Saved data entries
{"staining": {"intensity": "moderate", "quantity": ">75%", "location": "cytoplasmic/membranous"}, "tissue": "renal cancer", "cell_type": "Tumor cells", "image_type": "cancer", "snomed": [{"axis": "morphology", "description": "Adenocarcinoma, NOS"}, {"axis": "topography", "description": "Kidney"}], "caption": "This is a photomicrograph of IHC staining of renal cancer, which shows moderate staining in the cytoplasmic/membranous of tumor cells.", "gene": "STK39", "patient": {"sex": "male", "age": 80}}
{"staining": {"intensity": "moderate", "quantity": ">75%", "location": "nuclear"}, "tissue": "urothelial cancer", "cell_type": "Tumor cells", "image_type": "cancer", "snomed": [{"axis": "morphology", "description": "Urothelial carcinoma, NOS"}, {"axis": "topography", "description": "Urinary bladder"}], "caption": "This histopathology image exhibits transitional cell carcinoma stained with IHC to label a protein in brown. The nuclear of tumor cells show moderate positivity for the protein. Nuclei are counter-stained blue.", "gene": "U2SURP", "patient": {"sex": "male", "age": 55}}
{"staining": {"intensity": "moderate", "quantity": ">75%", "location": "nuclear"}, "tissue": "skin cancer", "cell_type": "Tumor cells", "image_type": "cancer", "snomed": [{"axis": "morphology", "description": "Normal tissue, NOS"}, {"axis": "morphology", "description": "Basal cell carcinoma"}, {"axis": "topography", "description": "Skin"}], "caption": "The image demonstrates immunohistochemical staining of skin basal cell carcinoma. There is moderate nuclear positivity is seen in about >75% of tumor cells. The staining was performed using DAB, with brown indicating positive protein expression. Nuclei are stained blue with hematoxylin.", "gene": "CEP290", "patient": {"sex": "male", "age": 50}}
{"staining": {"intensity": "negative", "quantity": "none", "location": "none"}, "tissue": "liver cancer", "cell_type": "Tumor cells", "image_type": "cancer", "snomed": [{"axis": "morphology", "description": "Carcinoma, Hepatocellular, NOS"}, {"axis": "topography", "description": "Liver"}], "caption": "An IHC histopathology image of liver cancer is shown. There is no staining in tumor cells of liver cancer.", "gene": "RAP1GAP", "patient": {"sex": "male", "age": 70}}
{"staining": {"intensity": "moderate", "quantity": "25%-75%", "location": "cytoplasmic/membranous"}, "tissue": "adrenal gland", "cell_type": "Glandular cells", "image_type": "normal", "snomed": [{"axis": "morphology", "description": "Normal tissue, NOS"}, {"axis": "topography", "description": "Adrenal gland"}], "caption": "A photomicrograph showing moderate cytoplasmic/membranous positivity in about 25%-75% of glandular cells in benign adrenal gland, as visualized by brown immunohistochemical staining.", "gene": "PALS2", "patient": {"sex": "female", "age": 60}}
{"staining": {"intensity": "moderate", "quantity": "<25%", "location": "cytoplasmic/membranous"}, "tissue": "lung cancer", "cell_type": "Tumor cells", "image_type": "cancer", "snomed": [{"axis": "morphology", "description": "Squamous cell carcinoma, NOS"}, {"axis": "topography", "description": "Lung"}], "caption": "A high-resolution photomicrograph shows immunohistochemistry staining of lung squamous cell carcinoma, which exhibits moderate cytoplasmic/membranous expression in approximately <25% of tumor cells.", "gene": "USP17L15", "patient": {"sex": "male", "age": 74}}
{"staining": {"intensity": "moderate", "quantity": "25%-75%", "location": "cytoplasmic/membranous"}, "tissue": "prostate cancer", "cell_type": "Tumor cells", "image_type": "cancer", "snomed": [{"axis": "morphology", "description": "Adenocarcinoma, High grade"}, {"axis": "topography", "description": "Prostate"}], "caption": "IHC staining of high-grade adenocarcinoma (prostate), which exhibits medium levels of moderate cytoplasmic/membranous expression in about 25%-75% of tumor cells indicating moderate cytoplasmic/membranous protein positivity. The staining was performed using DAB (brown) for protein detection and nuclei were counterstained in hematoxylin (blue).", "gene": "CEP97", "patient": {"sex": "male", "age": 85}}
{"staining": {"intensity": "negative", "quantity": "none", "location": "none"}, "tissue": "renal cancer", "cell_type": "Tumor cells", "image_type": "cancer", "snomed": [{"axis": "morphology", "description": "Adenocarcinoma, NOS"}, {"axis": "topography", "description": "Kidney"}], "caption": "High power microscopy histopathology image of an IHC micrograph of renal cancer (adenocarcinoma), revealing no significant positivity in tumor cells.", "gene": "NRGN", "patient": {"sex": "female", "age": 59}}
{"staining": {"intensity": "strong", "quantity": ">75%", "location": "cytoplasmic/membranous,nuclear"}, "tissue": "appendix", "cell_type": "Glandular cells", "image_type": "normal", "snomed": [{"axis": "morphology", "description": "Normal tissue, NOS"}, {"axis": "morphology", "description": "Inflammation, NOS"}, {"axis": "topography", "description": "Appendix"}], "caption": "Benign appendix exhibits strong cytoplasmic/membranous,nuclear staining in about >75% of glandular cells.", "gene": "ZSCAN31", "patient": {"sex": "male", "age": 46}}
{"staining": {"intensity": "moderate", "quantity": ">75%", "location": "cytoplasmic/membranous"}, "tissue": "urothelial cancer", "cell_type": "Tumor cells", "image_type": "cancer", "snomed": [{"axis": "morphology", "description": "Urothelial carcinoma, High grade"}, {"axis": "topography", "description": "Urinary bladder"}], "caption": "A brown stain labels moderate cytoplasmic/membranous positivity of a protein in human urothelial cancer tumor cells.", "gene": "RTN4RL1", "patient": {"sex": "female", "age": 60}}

*Task requirements*
Word for word, write out all of the entries again.

*Output for this exercise*
{"staining": {"intensity": "moderate", "quantity": ">75%", "location": "cytoplasmic/membranous"}, "tissue": "renal cancer", "cell_type": "Tumor cells", "image_type": "cancer", "snomed": [{"axis": "morphology", "description": "Adenocarcinoma, NOS"}, {"axis": "topography", "description": "Kidney"}], "caption": "This is a photomicrograph of IHC staining of renal cancer, which shows moderate staining in the cytoplasmic/membranous of tumor cells.", "gene": "STK39", "patient": {"sex": "male", "age": 80}}
{"staining": {"intensity": "moderate", "quantity": ">75%", "location": "nuclear"}, "tissue": "urothelial cancer", "cell_type": "Tumor cells", "image_type": "cancer", "snomed": [{"axis": "morphology", "description": "Urothelial carcinoma, NOS"}, {"axis": "topography", "description": "Urinary bladder"}], "caption": "This histopathology image exhibits transitional cell carcinoma stained with IHC to label a protein in brown. The nuclear of tumor cells show moderate positivity for the protein. Nuclei are counter-stained blue.", "gene": "U2SURP", "patient": {"sex": "male", "age": 55}}
{"staining": {"intensity": "moderate", "quantity": ">75%", "location": "nuclear"}, "tissue": "skin cancer", "cell_type": "Tumor cells", "image_type": "cancer", "snomed": [{"axis": "morphology", "description": "Normal tissue, NOS"}, {"axis": "morphology", "description": "Basal cell carcinoma"}, {"axis": "topography", "description": "Skin"}], "caption": "The image demonstrates immunohistochemical staining of skin basal cell carcinoma. There is moderate nuclear positivity is seen in about >75% of tumor cells. The staining was performed using DAB, with brown indicating positive protein expression. Nuclei are stained blue with hematoxylin.", "gene": "CEP290", "patient": {"sex": "male", "age": 50}}
{"staining": {"intensity": "negative", "quantity": "none", "location": "none"}, "tissue": "liver cancer", "cell_type": "Tumor cells", "image_type": "cancer", "snomed": [{"axis": "morphology", "description": "Carcinoma, Hepatocellular, NOS"}, {"axis": "topography", "description": "Liver"}], "caption": "An IHC histopathology image of liver cancer is shown. There is no staining in tumor cells of liver cancer.", "gene": "RAP1GAP", "patient": {"sex": "male", "age": 70}}
{"staining": {"intensity": "moderate", "quantity": "25%-75%", "location": "cytoplasmic/membranous"}, "tissue": "adrenal gland", "cell_type": "Glandular cells", "image_type": "normal", "snomed": [{"axis": "morphology", "description": "Normal tissue, NOS"}, {"axis": "topography", "description": "Adrenal gland"}], "caption": "A photomicrograph showing moderate cytoplasmic/membranous positivity in about 25%-75% of glandular cells in benign adrenal gland, as visualized by brown immunohistochemical staining.", "gene": "PALS2", "patient": {"sex": "female", "age": 60}}
{"staining": {"intensity": "moderate", "quantity": "<25%", "location": "cytoplasmic/membranous"}, "tissue": "lung cancer", "cell_type": "Tumor cells", "image_type": "cancer", "snomed": [{"axis": "morphology", "description": "Squamous cell carcinoma, NOS"}, {"axis": "topography", "description": "Lung"}], "caption": "A high-resolution photomicrograph shows immunohistochemistry staining of lung squamous cell carcinoma, which exhibits moderate cytoplasmic/membranous expression in approximately <25% of tumor cells.", "gene": "USP17L15", "patient": {"sex": "male", "age": 74}}
{"staining": {"intensity": "moderate", "quantity": "25%-75%", "location": "cytoplasmic/membranous"}, "tissue": "prostate cancer", "cell_type": "Tumor cells", "image_type": "cancer", "snomed": [{"axis": "morphology", "description": "Adenocarcinoma, High grade"}, {"axis": "topography", "description": "Prostate"}], "caption": "IHC staining of high-grade adenocarcinoma (prostate), which exhibits medium levels of moderate cytoplasmic/membranous expression in about 25%-75% of tumor cells indicating moderate cytoplasmic/membranous protein positivity. The staining was performed using DAB (brown) for protein detection and nuclei were counterstained in hematoxylin (blue).", "gene": "CEP97", "patient": {"sex": "male", "age": 85}}
{"staining": {"intensity": "negative", "quantity": "none", "location": "none"}, "tissue": "renal cancer", "cell_type": "Tumor cells", "image_type": "cancer", "snomed": [{"axis": "morphology", "description": "Adenocarcinoma, NOS"}, {"axis": "topography", "description": "Kidney"}], "caption": "High power microscopy histopathology image of an IHC micrograph of renal cancer (adenocarcinoma), revealing no significant positivity in tumor cells.", "gene": "NRGN", "patient": {"sex": "female", "age": 59}}
{"staining": {"intensity": "strong", "quantity": ">75%", "location": "cytoplasmic/membranous,nuclear"}, "tissue": "appendix", "cell_type": "Glandular cells", "image_type": "normal", "snomed": [{"axis": "morphology", "description": "Normal tissue, NOS"}, {"axis": "morphology", "description": "Inflammation, NOS"}, {"axis": "topography", "description": "Appendix"}], "caption": "Benign appendix exhibits strong cytoplasmic/membranous,nuclear staining in about >75% of glandular cells.", "gene": "ZSCAN31", "patient": {"sex": "male", "age": 46}}
{"staining": {"intensity": "moderate", "quantity": ">75%", "location": "cytoplasmic/membranous"}, "tissue": "urothelial cancer", "cell_type": "Tumor cells", "image_type": "cancer", "snomed": [{"axis": "morphology", "description": "Urothelial carcinoma, High grade"}, {"axis": "topography", "description": "Urinary bladder"}], "caption": "A brown stain labels moderate cytoplasmic/membranous positivity of a protein in human urothelial cancer tumor cells.", "gene": "RTN4RL1", "patient": {"sex": "female", "age": 60}}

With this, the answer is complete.